Job:
In the part of the records that opens with the line containing "center, left_enter, left_top, left_down" and closes with the line containing "What is the ratio of the value at 1777740", swap every "series" for "line" and leave everything else unchanged. Return only those lines.

____________________

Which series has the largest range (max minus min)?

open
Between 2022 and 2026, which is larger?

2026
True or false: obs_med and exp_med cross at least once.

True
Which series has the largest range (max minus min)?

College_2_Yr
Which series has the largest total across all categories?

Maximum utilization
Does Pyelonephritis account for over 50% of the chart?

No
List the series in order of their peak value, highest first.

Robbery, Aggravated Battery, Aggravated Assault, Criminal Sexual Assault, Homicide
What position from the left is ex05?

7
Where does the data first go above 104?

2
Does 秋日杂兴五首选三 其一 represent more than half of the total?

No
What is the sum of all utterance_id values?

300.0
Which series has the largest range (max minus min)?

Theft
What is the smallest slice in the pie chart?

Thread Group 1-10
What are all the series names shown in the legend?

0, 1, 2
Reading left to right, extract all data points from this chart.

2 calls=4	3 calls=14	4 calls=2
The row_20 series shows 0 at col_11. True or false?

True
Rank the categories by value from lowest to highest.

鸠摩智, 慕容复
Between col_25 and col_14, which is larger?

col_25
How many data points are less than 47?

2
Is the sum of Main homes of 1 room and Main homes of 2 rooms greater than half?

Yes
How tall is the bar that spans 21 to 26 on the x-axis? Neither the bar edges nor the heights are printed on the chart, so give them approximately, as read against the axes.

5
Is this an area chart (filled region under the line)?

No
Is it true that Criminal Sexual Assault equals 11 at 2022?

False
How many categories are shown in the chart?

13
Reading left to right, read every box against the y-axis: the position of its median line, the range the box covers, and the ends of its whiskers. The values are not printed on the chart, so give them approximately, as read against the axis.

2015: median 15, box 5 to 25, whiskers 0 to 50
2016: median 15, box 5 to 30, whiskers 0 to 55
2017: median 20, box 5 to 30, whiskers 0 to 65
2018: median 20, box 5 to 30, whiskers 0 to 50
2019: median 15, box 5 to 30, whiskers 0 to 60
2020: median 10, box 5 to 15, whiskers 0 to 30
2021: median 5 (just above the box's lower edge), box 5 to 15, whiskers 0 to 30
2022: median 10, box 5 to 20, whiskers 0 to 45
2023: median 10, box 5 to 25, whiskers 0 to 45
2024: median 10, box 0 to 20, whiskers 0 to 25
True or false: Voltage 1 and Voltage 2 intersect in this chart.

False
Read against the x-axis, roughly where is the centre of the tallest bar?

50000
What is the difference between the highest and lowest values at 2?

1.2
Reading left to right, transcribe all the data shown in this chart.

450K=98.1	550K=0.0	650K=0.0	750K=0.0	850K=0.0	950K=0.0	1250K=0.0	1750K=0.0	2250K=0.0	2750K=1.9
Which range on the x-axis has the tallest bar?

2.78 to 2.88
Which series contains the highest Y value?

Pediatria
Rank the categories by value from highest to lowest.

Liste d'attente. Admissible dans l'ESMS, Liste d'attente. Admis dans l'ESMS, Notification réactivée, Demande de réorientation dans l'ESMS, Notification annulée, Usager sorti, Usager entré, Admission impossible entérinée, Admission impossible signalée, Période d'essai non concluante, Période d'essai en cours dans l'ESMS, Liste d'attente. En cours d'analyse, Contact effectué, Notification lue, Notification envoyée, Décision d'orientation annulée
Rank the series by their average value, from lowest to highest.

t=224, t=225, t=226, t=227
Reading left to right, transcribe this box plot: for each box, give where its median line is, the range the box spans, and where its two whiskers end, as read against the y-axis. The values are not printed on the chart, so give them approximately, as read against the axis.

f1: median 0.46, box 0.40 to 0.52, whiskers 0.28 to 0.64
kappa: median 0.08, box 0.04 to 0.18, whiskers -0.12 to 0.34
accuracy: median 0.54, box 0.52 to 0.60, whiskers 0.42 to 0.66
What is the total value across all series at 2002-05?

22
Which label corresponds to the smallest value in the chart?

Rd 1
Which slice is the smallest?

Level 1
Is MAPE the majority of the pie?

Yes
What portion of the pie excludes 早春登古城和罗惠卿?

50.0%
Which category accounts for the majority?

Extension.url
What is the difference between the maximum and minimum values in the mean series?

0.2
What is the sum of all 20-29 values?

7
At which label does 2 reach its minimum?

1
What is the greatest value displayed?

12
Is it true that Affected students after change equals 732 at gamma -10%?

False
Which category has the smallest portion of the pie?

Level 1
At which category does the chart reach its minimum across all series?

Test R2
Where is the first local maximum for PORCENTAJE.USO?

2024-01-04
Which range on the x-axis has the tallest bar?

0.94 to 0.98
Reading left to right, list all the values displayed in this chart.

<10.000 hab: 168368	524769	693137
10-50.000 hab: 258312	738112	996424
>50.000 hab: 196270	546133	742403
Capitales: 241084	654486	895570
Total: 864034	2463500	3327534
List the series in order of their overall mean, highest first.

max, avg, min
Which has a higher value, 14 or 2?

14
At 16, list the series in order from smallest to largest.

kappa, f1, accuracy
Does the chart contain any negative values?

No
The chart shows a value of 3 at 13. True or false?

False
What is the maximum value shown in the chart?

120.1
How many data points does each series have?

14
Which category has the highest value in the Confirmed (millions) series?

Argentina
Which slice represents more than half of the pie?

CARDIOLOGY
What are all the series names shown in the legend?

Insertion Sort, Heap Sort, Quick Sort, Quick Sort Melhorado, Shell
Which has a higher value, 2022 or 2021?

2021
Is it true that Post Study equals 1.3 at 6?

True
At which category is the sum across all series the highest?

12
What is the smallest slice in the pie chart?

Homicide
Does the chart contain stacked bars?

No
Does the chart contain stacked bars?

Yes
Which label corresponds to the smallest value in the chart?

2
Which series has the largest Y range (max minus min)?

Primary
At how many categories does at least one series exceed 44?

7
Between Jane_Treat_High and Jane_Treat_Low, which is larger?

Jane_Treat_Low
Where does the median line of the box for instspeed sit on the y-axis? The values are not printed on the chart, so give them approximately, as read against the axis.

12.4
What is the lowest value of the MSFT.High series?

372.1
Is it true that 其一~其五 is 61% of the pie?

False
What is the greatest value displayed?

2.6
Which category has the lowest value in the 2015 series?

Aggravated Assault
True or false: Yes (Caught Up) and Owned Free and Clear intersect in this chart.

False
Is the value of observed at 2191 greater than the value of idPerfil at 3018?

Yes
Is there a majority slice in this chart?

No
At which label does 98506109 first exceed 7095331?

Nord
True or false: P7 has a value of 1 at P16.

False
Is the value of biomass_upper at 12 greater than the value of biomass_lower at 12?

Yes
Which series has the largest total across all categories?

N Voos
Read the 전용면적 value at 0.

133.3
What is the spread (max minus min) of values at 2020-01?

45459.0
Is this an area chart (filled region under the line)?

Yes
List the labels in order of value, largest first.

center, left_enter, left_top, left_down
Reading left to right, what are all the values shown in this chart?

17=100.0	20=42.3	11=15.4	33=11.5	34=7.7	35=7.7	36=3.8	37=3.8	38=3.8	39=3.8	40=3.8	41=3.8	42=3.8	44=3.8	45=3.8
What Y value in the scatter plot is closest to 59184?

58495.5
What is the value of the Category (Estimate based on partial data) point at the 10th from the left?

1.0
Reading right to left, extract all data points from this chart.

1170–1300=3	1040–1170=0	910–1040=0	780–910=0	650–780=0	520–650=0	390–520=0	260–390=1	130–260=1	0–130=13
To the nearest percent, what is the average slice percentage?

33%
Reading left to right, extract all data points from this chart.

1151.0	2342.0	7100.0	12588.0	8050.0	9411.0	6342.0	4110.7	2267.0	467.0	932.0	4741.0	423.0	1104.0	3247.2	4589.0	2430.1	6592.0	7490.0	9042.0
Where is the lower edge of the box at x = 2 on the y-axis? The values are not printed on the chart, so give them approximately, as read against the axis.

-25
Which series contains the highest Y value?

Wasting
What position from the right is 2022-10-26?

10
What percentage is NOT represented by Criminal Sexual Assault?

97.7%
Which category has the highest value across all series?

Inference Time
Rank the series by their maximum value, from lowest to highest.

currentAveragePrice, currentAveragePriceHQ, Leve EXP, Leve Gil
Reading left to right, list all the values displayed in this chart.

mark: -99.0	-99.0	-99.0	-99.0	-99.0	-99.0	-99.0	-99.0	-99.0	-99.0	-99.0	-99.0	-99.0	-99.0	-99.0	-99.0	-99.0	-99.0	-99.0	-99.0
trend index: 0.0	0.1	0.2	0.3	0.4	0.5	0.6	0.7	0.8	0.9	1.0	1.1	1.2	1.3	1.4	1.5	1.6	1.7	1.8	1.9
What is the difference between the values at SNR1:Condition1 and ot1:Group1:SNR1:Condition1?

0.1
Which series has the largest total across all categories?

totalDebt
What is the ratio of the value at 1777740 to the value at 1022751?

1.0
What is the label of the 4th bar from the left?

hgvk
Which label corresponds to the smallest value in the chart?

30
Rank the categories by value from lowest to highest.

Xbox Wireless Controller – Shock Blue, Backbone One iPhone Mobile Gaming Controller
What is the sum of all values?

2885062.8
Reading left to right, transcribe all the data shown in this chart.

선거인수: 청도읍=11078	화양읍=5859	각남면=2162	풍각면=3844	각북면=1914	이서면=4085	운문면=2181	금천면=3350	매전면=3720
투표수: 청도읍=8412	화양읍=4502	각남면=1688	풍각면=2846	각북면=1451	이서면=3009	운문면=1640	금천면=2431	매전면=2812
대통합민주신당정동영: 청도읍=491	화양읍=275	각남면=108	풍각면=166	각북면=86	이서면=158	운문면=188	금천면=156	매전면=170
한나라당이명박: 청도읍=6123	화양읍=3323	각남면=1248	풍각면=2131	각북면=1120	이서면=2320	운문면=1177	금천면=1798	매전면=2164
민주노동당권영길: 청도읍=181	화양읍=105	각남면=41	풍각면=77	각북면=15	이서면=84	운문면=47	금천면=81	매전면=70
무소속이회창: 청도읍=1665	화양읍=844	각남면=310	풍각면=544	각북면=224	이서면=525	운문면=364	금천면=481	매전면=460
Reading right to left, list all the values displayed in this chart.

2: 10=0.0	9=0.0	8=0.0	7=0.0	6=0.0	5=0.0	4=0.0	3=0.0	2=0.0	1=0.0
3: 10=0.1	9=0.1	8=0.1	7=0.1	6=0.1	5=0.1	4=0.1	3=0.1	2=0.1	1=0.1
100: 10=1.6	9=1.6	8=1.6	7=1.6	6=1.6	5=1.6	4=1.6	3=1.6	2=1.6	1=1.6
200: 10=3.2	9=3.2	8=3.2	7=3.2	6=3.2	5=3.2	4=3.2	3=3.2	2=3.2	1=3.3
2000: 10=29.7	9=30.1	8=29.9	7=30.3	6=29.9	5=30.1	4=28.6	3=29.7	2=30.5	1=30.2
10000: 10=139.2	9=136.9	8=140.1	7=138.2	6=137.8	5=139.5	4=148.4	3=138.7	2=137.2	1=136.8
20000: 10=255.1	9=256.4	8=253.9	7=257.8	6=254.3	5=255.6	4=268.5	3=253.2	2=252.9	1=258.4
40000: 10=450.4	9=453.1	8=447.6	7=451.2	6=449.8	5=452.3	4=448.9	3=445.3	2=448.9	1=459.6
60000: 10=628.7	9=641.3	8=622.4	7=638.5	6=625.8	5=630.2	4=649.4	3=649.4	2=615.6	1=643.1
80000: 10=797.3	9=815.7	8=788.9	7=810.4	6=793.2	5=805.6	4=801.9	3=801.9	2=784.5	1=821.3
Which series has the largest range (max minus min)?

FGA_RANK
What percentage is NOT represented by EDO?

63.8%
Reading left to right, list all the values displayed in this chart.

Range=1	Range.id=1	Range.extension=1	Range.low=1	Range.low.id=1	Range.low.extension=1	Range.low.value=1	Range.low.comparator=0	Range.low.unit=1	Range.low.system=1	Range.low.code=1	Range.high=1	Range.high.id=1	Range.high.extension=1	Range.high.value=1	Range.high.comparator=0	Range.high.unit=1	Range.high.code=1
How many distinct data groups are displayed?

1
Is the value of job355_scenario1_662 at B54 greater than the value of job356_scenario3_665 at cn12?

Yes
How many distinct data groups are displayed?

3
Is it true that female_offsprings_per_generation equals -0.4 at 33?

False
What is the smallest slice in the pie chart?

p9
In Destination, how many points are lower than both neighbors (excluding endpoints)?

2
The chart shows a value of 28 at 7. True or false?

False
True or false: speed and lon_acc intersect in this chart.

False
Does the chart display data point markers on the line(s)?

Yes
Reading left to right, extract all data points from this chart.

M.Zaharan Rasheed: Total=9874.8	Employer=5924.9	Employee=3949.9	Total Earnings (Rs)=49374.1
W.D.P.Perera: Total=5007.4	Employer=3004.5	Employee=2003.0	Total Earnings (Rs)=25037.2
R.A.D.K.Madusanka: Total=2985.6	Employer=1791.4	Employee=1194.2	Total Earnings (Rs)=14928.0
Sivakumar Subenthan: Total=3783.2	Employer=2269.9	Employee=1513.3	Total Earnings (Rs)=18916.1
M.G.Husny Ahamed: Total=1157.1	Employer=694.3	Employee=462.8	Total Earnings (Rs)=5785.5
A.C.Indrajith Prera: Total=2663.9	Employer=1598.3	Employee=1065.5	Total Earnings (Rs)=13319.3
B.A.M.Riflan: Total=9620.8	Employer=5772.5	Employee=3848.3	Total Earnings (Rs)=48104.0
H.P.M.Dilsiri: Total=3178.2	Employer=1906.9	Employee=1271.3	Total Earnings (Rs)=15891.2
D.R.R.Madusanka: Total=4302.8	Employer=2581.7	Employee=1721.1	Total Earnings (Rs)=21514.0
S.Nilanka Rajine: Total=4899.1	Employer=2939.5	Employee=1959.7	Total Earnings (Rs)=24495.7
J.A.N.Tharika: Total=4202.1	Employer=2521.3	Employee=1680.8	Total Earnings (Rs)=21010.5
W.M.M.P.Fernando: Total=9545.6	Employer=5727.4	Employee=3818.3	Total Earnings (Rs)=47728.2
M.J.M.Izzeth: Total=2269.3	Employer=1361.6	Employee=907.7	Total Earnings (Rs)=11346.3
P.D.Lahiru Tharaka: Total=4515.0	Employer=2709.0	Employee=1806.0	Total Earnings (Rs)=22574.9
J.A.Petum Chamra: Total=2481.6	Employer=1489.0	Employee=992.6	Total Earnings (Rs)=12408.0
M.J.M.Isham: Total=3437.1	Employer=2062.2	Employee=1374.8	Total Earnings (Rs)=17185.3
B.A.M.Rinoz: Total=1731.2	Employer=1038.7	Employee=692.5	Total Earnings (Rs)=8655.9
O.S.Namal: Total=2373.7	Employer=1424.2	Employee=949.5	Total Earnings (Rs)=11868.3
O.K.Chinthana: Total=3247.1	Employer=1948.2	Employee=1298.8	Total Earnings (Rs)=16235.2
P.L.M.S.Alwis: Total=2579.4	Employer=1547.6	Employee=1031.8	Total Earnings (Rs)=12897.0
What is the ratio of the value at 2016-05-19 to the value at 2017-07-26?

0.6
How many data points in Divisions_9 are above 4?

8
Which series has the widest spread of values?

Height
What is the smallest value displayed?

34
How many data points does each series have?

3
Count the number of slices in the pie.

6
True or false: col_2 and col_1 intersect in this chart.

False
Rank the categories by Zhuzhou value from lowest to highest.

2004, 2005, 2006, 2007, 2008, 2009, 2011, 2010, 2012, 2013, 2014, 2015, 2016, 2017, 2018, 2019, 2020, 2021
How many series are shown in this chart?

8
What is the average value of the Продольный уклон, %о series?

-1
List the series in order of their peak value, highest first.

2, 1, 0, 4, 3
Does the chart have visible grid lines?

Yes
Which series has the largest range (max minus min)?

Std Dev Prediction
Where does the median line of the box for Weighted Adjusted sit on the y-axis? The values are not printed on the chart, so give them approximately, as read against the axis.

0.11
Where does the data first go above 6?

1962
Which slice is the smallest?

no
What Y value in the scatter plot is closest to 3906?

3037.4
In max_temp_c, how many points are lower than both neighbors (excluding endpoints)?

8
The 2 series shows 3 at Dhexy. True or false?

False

____________________

Written answer:
center, left_enter, left_top, left_down
Reading left to right, what are all the values shown in this chart?

17=100.0	20=42.3	11=15.4	33=11.5	34=7.7	35=7.7	36=3.8	37=3.8	38=3.8	39=3.8	40=3.8	41=3.8	42=3.8	44=3.8	45=3.8
What Y value in the scatter plot is closest to 59184?

58495.5
What is the value of the Category (Estimate based on partial data) point at the 10th from the left?

1.0
Reading right to left, extract all data points from this chart.

1170–1300=3	1040–1170=0	910–1040=0	780–910=0	650–780=0	520–650=0	390–520=0	260–390=1	130–260=1	0–130=13
To the nearest percent, what is the average slice percentage?

33%
Reading left to right, extract all data points from this chart.

1151.0	2342.0	7100.0	12588.0	8050.0	9411.0	6342.0	4110.7	2267.0	467.0	932.0	4741.0	423.0	1104.0	3247.2	4589.0	2430.1	6592.0	7490.0	9042.0
Where is the lower edge of the box at x = 2 on the y-axis? The values are not printed on the chart, so give them approximately, as read against the axis.

-25
Which line contains the highest Y value?

Wasting
What position from the right is 2022-10-26?

10
What percentage is NOT represented by Criminal Sexual Assault?

97.7%
Which category has the highest value across all line?

Inference Time
Rank the line by their maximum value, from lowest to highest.

currentAveragePrice, currentAveragePriceHQ, Leve EXP, Leve Gil
Reading left to right, list all the values displayed in this chart.

mark: -99.0	-99.0	-99.0	-99.0	-99.0	-99.0	-99.0	-99.0	-99.0	-99.0	-99.0	-99.0	-99.0	-99.0	-99.0	-99.0	-99.0	-99.0	-99.0	-99.0
trend index: 0.0	0.1	0.2	0.3	0.4	0.5	0.6	0.7	0.8	0.9	1.0	1.1	1.2	1.3	1.4	1.5	1.6	1.7	1.8	1.9
What is the difference between the values at SNR1:Condition1 and ot1:Group1:SNR1:Condition1?

0.1
Which line has the largest total across all categories?

totalDebt
What is the ratio of the value at 1777740 to the value at 1022751?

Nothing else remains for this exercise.